North Yorkshire County Council is expected to make a decision this month on whether the proposed Allerton Waste Recovery Park, next to the A1(M), can go ahead as a joint venture between the authority and City of York Council, designed to dramatically cut their waste and landfill tax bills.
The plant would be operated by AmeyCespa through a 25-year deal, but opponents say the cost is too high and the incinerator is outdated and will damage the environment.
The York Residents Against Incineration (YRAIN) action group has now written to Ian Fielding, the county council’s assistant director of waste and countryside services, to demand a rethink amid moves by the European Union to prevent incineration or landfill of recyclable and compostable materials by 2020, although Amey Cespa has said its plans are in line with the EU’s aims.
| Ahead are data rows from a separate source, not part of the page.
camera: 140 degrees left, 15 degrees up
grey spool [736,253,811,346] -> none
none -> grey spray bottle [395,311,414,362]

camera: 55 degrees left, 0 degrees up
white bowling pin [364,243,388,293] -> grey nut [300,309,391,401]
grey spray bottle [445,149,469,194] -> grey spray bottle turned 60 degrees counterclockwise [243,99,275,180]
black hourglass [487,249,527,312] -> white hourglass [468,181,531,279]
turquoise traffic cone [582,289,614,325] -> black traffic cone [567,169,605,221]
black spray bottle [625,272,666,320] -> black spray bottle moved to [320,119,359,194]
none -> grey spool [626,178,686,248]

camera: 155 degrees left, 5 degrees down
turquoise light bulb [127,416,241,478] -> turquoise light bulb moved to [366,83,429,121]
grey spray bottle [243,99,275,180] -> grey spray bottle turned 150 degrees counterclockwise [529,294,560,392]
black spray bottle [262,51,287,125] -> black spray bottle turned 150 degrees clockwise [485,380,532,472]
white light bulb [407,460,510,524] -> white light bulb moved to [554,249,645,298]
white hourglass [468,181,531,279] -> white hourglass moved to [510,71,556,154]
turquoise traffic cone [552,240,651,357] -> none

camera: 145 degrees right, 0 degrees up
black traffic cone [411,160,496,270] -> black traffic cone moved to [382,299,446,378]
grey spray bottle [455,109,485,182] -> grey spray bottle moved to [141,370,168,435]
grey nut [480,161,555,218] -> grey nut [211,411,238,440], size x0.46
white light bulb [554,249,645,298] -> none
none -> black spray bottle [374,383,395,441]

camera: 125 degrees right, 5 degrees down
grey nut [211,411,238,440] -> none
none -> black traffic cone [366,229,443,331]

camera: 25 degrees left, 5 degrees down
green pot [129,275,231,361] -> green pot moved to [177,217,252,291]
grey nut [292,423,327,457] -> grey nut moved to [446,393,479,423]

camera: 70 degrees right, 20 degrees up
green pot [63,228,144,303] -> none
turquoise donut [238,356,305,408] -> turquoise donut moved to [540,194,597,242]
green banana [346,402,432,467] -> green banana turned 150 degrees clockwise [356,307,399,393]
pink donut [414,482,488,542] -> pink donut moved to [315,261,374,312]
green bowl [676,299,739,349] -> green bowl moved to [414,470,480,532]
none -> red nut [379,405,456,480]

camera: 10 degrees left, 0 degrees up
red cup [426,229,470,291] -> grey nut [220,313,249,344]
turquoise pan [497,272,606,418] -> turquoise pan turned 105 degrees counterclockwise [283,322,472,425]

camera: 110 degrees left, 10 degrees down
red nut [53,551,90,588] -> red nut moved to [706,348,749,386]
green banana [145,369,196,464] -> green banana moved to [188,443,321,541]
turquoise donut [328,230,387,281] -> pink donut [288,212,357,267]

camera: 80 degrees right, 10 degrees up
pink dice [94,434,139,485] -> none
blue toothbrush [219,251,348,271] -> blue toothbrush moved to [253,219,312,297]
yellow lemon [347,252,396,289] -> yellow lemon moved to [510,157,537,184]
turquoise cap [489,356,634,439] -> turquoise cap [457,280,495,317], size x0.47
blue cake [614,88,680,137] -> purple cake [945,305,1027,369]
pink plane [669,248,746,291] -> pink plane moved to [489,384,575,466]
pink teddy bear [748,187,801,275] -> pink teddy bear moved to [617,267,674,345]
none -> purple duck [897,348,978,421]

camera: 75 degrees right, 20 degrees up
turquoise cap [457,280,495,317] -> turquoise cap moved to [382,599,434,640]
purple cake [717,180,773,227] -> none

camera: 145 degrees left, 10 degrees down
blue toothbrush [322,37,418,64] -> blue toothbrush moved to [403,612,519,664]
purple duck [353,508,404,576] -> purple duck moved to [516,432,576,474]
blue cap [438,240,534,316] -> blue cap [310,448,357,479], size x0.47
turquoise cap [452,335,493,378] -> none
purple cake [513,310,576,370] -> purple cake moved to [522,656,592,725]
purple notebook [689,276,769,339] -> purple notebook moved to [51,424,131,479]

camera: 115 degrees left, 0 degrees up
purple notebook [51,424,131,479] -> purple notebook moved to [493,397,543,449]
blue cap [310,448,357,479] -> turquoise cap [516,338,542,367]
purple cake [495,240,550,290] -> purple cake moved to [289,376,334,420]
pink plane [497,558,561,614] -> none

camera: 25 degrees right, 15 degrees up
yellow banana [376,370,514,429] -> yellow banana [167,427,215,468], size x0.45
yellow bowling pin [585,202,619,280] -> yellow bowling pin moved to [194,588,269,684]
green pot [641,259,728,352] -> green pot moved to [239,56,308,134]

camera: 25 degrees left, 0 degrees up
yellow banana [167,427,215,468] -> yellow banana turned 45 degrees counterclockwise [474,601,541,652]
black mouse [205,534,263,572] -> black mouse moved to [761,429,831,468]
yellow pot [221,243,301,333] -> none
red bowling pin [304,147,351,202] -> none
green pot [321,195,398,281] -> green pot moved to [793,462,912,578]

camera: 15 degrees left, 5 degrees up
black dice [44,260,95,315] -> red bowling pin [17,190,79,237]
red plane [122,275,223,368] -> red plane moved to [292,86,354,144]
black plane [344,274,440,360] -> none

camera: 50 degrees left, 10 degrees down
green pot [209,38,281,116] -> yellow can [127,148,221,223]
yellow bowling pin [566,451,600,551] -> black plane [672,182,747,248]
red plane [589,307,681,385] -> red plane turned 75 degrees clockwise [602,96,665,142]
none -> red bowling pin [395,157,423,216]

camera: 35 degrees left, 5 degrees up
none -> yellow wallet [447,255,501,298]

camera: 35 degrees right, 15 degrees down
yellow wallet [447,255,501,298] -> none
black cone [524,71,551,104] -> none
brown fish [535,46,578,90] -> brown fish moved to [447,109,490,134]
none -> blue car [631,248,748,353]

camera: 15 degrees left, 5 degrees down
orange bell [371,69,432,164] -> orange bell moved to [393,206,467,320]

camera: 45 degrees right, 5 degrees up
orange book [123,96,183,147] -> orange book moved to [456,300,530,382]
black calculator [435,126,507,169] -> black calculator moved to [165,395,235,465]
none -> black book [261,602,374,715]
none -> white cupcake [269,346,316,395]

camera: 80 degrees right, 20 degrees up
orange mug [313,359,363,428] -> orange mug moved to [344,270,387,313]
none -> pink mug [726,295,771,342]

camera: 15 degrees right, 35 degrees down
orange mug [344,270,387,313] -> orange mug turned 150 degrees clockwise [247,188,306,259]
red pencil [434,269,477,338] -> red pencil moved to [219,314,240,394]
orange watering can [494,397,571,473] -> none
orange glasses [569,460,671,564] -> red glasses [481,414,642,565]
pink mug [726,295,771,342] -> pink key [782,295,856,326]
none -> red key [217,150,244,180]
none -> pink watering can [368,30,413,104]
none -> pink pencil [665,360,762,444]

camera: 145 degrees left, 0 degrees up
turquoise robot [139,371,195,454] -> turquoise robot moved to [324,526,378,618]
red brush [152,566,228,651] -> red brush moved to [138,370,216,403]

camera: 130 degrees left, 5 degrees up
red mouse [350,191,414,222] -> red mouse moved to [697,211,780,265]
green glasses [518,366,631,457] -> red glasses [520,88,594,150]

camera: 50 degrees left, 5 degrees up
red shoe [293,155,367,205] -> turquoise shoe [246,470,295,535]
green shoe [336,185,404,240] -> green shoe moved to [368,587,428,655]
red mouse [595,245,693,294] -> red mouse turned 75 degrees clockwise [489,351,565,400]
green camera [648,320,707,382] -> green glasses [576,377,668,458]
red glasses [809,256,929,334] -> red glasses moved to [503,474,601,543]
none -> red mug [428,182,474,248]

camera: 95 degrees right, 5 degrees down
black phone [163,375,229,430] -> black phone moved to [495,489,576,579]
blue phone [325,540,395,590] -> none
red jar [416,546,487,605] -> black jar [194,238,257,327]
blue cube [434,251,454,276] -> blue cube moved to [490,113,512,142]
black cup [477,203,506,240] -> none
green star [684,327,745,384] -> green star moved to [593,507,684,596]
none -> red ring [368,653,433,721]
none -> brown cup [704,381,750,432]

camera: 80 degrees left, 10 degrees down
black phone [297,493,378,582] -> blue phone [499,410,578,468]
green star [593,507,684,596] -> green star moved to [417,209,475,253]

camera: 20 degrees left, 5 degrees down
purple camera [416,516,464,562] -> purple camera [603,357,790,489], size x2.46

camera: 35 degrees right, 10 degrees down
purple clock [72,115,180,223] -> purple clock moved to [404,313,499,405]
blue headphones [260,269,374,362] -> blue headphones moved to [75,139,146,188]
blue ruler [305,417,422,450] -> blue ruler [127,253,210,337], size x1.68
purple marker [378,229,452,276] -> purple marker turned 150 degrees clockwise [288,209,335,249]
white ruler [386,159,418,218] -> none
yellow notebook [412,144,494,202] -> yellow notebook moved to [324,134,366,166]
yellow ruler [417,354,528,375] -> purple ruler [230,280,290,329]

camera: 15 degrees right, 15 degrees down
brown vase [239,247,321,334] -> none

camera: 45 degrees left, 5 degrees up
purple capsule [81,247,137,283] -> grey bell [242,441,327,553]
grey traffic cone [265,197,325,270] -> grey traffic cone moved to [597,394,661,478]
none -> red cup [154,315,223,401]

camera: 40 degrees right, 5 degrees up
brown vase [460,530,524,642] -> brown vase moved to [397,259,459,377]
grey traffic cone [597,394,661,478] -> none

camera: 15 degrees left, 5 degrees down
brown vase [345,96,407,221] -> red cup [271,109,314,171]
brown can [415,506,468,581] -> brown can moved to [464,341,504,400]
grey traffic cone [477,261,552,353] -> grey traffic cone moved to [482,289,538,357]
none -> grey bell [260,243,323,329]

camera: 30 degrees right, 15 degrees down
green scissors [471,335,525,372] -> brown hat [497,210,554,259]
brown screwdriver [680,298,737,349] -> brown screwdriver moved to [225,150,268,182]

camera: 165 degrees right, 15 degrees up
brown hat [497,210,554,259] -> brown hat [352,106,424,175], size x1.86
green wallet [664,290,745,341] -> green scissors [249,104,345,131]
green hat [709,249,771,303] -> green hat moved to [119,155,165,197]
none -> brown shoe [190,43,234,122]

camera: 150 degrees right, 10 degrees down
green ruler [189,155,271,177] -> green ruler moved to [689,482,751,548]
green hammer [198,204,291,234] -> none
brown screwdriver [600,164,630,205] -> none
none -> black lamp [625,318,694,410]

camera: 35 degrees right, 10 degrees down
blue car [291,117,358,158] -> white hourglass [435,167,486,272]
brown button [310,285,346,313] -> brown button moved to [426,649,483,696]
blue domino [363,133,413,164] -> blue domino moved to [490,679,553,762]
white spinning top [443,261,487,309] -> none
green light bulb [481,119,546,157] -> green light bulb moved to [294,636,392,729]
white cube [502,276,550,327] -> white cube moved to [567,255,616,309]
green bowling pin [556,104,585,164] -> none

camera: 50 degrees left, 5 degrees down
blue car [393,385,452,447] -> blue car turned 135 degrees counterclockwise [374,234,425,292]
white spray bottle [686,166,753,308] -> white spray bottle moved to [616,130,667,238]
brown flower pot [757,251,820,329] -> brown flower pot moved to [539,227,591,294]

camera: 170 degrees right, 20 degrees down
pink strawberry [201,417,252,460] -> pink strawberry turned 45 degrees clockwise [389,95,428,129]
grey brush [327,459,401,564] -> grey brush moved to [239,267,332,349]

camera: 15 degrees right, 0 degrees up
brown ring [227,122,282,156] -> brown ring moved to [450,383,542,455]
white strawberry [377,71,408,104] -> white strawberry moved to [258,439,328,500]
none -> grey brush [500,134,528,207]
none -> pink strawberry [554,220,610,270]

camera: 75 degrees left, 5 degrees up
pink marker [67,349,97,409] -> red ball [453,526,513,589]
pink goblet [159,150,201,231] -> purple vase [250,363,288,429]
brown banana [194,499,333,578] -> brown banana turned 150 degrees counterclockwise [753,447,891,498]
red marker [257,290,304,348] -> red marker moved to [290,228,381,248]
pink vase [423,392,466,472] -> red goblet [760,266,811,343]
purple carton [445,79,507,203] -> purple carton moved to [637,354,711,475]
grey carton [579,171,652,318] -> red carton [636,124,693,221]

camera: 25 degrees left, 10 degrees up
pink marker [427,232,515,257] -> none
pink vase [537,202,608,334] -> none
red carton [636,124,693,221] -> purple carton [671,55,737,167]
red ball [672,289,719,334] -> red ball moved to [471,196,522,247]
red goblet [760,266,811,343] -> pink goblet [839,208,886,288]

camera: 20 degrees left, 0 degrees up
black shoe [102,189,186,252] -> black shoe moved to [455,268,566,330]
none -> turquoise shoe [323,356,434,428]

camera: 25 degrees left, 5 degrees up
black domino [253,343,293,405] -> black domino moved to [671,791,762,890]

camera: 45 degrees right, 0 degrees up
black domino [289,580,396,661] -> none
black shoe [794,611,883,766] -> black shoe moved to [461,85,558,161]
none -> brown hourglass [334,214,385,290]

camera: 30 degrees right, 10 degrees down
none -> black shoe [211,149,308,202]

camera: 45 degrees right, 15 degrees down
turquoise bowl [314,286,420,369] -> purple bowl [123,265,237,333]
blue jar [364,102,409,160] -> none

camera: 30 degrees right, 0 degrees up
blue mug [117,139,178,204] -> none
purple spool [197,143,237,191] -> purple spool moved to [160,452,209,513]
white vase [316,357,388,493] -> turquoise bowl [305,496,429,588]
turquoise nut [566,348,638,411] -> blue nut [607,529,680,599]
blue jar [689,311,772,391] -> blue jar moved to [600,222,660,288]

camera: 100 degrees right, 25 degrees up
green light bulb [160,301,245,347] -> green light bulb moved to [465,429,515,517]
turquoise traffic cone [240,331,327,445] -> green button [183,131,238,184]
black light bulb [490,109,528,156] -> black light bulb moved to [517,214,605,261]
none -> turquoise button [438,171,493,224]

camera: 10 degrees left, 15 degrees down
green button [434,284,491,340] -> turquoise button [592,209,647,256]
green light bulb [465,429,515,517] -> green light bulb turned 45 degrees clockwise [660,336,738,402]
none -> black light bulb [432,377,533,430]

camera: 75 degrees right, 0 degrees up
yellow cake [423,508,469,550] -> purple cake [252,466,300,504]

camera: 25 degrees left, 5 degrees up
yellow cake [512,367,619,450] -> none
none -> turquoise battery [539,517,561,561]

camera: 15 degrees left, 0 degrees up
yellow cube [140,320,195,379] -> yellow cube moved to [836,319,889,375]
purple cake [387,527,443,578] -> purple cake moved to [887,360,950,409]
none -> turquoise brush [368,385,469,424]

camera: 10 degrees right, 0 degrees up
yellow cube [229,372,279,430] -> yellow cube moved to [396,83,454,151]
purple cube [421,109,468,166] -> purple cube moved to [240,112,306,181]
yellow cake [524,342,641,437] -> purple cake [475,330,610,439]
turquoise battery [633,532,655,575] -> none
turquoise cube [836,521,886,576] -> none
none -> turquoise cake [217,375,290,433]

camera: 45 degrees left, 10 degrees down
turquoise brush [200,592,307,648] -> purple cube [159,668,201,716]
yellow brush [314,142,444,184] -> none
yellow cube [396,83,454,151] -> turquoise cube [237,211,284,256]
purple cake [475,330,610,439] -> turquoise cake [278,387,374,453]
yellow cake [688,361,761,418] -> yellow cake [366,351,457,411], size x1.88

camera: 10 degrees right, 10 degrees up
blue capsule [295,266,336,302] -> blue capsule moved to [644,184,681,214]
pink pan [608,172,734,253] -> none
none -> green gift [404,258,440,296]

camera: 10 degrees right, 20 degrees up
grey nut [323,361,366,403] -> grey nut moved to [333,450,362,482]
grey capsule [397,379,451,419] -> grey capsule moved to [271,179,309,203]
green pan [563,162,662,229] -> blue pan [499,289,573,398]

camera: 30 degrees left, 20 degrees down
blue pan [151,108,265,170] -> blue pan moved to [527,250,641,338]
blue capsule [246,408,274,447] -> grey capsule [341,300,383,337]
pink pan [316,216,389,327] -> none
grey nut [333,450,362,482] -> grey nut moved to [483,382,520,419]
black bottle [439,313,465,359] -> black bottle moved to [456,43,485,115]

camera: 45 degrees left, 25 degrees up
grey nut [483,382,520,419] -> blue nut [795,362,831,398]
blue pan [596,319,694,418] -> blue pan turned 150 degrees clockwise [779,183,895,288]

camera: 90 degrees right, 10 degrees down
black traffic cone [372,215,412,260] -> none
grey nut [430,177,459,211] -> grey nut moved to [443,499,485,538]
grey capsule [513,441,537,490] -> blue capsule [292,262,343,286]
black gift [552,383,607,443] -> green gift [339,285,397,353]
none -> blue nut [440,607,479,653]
YRAIN spokesman Richard Lane described the scheme as “an enormous financial gamble which hasn’t paid off”, saying: “The more time that passes, the more clear it becomes that this incinerator is the wrong idea, yet the plans continue unchecked.
“The writing is on the wall for incineration and the councils need to wake up and stop this now before even more money is wasted.”
The Press revealed this week that York council’s share of consultancy costs for the project over the last two years has topped £640,000, while the county council spent about £530,000 on professional advisors in 2011/12.
AmeyCespa’s project manager Bill Jarvis said: “YRAIN has failed to recognise the fact that our plans for Allerton Waste Recovery Park fully support the planned EU directives. Our proposal includes mechanical biological treatment and anaerobic digestion facilities which will capture compostable or recyclable materials, and the Energy From Waste facility will divert at least 90 per cent of all remaining waste from landfill.”